According to the ministry, what you need to do instead is wait until the “Disable Version 3.0” COCOA update is available for your phone sometime after its rollout begins 17 November. This will be equipped with the tools to uninstall cleanly…we hope. This seems like a pretty important thing that the ministry would make sure the some 40 million users were well aware of, but instead it’s mostly been savvy users spreading the word through social media.

▼ This Twitter user’s been doing a great job and got 78,000 likes so far.

There is an explanation of this situation if you access the app and then go to the amended part of their frequently asked questions section. 

▼ Here’s the table of contents for that one section. It’s a little involved.

After wading through all this info it explains how the background checking for contact reports will continue even if the app is uninstalled and the best thing to do is wait until Disable Version 3.0 is made available to your phone.

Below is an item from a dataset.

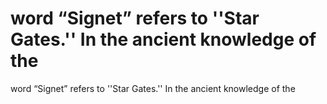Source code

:# word “Signet” refers to ''Star Gates.'' In the ancient knowledge of the

word “Signet” refers to ''Star Gates.'' In the ancient knowledge of the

In the very likely event you already uninstalled COCOA, there is still a way to disable this background activity, according to the app’s FAQ.

For iPhones, go into Settings and then “Exposure Notifications” — it’s the one with the little icon which looks like a sun. I’m not too proud to admit that all this time I actually thought that setting had something to do with exposure to the sun.

From there, scroll all the way to the bottom for the button that reads “Turn Off Exposure Notifications” and that should do the trick. Android phones have a similar option in their settings menus as well. It’s quite simple and makes one wonder why a whole update is needed.

Honestly, everything about this is so weird I’m not sure whether the manual solution or waiting until the update arrives is a better course of action. The ministry appears to be advising to wait for the update though. In addition, they don’t say how long this update will be made available but are recommending users do it before the end of this year.

One might define a computer virus as an app that doesn’t do what it claims and instead diverts system resources away from the user. And in that way, the delicious irony of a virus-tracking app acting almost exactly like a computer virus was not lost on those making comments online.

“They gave us a smartphone virus to try and stop us from getting a real virus.”
“This seems a lot more complicated than it should be.”
“So, is our tax money used to make this update too?”
“We all would have been better off if COCOA never existed.”
“I hope they at least learned some lessons from all this.”
“Whoever made this thing, is this their first time?”
“We paid millions of yen in taxes for malware.”
“I’m glad I never downloaded it.”

On the bright side, it does seem that the amount of computing and battery power used by COCOA is relatively low. Still, it will be interesting to see what effect it has on my phone when the update comes. Then, I can finally be rid of this thing and go back to my tried and true methods for avoiding COVID-19: regular handwashing and shunning humanity.